I want to explore this topic as I have a ton of ideas floating in my head about control, but since I’m tired I don’t know if I’ll get them all out tonight.

But I’ll start with this. Do you have any relationships you wish to control? I mean no one really wants to control someone else, because that would be bad. But do you have some relationships where you have expectations about how you want things to go, but they don’t go as planned because the other person has different expectations? Yeah, that’s what I’m talking about.

I have a couple like this. I have these dreams and a very active imagination and I build up these fantasies in my head that don’t go as I have scripted. Because there are other smart and grown up people involved with their own set of images and dreams and needs and wants. And sometimes we’re in alignment and sometimes we’re in conflict.

So for some reason, sometimes I want to be in charge. I want things to go my way. But they don’t. And I don’t have control and I don’t like that feeling. But I’m working on that every day. To let go and to let things just flow. To let others have their way and to not expect them to do what I had envisioned. So simple, right? But that letting go part is so hard. And so what? The best thing to do is to listen, be understanding, share, adapt, and flow.

I’ll give you a silly example. Juliana was sitting in the back seat of the car, and I opened the door to have her move up to the front. But she closed the door as I was talking to my friend, and didn’t move. So I clicked the automatic door button again and told her she could move up front, but again she closed the door and I was confused. I thought for sure she would want to move up front. But she didn’t want to and had her reasons, which made sense. I felt like I knew better and wanted to control the situation and felt agitated. But why? Because I had envisioned her moving and it didn’t make sense to me why she wouldn’t move the way I imagined. I felt conflict, on a very small scale, but this is what I’m talking about. And this same story plays over again and again. Things don’t go the way I plan. Duh. I want to be less rigid and let go of my feeling of need to control situations, and just flow and trust my loved ones. Usually the outcome is better anyway and everyone is happier.

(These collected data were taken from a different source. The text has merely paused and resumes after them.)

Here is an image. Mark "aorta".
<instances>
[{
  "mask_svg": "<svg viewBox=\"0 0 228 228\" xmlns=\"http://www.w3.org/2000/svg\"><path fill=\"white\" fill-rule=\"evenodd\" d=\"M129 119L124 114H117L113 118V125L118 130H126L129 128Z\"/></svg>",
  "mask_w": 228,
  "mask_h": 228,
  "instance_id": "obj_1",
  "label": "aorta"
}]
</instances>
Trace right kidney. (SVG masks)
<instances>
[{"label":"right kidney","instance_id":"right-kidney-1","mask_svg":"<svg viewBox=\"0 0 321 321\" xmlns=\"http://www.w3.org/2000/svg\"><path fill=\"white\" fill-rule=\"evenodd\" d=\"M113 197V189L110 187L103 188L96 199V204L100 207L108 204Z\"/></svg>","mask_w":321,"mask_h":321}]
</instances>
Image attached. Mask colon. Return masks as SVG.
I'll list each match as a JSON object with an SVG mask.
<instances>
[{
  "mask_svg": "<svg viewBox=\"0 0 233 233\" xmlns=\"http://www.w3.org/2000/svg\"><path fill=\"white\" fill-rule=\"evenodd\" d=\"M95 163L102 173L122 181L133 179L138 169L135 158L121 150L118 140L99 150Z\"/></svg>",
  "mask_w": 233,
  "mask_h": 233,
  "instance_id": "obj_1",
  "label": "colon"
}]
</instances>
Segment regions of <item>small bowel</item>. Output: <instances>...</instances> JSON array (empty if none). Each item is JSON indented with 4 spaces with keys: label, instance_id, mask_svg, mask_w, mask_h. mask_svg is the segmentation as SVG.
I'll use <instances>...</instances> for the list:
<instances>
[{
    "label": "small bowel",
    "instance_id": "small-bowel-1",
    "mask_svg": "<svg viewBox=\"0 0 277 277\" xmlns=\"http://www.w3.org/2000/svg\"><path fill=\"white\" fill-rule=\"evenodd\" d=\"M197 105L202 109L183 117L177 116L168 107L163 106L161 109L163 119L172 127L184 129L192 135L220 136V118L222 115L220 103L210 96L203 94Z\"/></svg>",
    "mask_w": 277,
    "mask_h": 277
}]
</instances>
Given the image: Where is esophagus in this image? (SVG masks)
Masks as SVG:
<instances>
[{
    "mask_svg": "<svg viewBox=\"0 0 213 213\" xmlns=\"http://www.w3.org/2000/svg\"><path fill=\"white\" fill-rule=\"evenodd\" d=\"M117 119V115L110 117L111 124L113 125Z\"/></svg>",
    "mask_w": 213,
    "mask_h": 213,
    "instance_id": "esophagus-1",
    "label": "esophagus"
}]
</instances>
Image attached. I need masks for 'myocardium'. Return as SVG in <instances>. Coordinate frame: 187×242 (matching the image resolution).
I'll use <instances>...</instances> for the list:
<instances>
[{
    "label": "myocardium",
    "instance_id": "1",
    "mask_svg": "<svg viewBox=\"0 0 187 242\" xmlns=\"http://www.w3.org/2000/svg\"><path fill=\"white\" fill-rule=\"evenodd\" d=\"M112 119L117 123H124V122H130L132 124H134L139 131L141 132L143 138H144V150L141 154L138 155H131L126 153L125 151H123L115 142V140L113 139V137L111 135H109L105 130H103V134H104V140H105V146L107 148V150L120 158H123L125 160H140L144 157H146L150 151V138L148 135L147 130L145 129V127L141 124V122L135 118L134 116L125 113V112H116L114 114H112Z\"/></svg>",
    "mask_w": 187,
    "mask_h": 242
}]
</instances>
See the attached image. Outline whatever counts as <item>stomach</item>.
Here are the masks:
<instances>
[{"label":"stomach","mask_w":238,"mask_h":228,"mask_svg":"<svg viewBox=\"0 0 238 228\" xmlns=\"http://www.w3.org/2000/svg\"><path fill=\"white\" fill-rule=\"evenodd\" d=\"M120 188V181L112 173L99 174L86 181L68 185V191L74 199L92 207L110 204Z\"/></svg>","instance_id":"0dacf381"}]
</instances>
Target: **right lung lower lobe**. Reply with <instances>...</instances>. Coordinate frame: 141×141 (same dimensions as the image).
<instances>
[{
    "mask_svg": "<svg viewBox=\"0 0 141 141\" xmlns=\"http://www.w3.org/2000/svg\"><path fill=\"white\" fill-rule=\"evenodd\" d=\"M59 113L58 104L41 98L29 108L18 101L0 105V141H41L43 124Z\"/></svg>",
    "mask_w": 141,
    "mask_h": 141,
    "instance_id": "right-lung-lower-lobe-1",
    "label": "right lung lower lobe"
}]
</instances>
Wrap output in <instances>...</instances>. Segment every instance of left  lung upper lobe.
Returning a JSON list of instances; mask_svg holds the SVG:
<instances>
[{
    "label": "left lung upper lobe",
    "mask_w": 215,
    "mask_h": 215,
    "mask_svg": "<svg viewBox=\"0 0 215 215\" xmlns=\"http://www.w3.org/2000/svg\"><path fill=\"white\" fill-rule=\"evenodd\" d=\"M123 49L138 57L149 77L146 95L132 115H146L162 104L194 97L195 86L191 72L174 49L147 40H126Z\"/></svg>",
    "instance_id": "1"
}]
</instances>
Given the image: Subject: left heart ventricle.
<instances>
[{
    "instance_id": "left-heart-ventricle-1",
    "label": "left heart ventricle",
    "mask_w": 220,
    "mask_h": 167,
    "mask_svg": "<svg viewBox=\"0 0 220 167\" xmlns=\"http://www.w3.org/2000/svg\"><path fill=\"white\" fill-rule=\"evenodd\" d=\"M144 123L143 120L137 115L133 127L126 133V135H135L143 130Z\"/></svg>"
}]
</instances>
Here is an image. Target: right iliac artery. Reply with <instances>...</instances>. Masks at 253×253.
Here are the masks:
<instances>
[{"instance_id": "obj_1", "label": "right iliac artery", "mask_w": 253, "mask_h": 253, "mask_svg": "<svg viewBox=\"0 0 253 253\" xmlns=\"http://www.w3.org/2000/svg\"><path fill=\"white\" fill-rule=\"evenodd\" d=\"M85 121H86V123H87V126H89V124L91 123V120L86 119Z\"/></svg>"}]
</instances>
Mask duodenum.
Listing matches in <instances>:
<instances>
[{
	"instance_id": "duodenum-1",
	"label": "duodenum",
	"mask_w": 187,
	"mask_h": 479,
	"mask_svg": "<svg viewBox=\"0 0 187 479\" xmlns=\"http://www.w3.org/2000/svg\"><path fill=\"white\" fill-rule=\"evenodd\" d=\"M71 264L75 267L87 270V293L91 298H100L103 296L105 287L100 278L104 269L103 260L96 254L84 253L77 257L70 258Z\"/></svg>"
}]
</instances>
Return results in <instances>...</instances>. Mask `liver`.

Having big kids or being in a partnership, people that we love are going to disappoint us, but not intentionally, especially because they love us and typically have good intentions. They just have their own agenda and free will and usually aren’t thinking the way we do. The sooner we let go and flow and move our ego out of the way, the happier we all will be. Am I right?

Here’s my joy face from tonight Good things come when you let go. :-). Namaste.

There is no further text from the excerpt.